DOT Offers No Reasoning Behind Sudden Action on Eliot Avenue
By Conor Greene
A group of Middle Village residents living on streets off Eliot Avenue are frustrated over the city’s recent decision to install parking meters in an area they previously relied on as a safe, reliable option for parking.
According to residents of 75th Street, the city Department of Transportation suddenly installed the meters along Eliot Avenue between 74th Street and Lutheran Avenue about two weeks ago. Since there are no businesses along that stretch, the parking spaces now sit empty the majority of the time during the week. The spots are now virtually useless to 75th Street residents, who used to park there when their dead-end block was full.
Adding insult to the situation is the fact that the DOT installed the meters with no advance warning to the residents, Councilwoman Elizabeth Crowley or Community Board 5. Even worse, several residents who parked there before the meters were installed returned to their cars to find tickets on their windshields, according to residents.
The issue was raised at last week’s CB 5 meeting by Dmytro Fedkowskyj of the 75th Street Block Association, who said it is “appalling that members of the community are subjected to impacting and neighborhood change without notification from the city.” He adds that he can “only assume that the genius behind this project never surveyed the area before installing these useless meters,” which go unused from Sunday night to Saturday night “while the rest of Eliot Avenue looks like a parking lot.”
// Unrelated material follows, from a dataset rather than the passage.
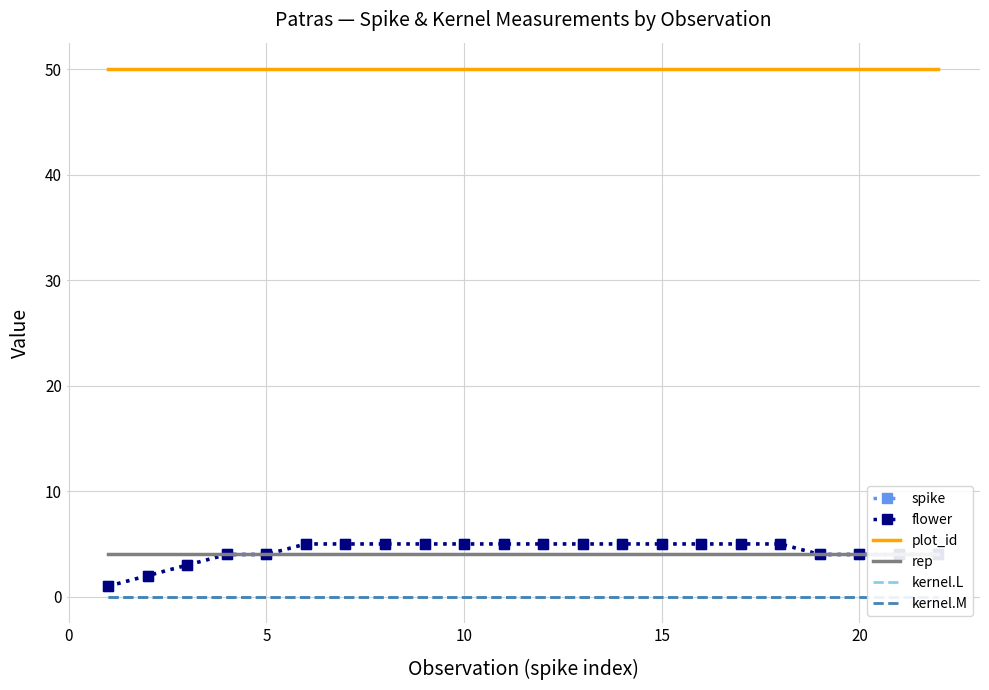

True or false: rep has a value of 7 at 20.

False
After residents contacted her office, Crowley wrote to the DOT asking who had requested that the meters be installed. She was told she had to submit a letter under the Freedom of Information Law to find out who made the request and is still awaiting a response. In her letter, she noted that the meters “are not needed in this residential area as they provide nothing positive for the community” since there are no stores nearby “where parking meters would be beneficial.”
The DOT press office was unable to provide information to The Forum by press time on Tuesday, including regarding who requested the meters. While the problem has impacted 75th Street residents who used to park there, it has also led to frustration along 74th Street as drivers have begun to head there in search of free parking.
A group of residents gathered along Eliot Avenue on Saturday, at which point the entire stretch of parking was predictably empty. Several drivers pulled up but then drove away when they realized that meters had been installed. “It’s one hundred percent uncalled for – it’s a residential area,” said 75th Street Block Association member Mike White.
“We don’t know why these meters are there,” added Dennis White, president of the block association. “It a burden on the residential areas.”
1 comment:
Residential area, I beg to differ. Why didn't the writer look around and notice that a bank is being built on the corner and there are several businesses across the street? A bank parking lot never has enough spaces, case in point, TD Bank's lot is always filled on Metropolitan Avenue & 80th Street.
Meters should have been installed on both sides of Eliot Avenue. I'm a resident of 76th Street, the meters are needed since many Express Bus riders who don't live here park their cars on Eliot Ave. and as a result people park on our block going to shop or to pick up their children from OLH.
Another curious point, why do these residents of 75th Street feel the need to park on Eliot Avenue. Could it be that many of them have illegally converted their basements into apartments or have converted their garages into rooms? That needs to be investigated.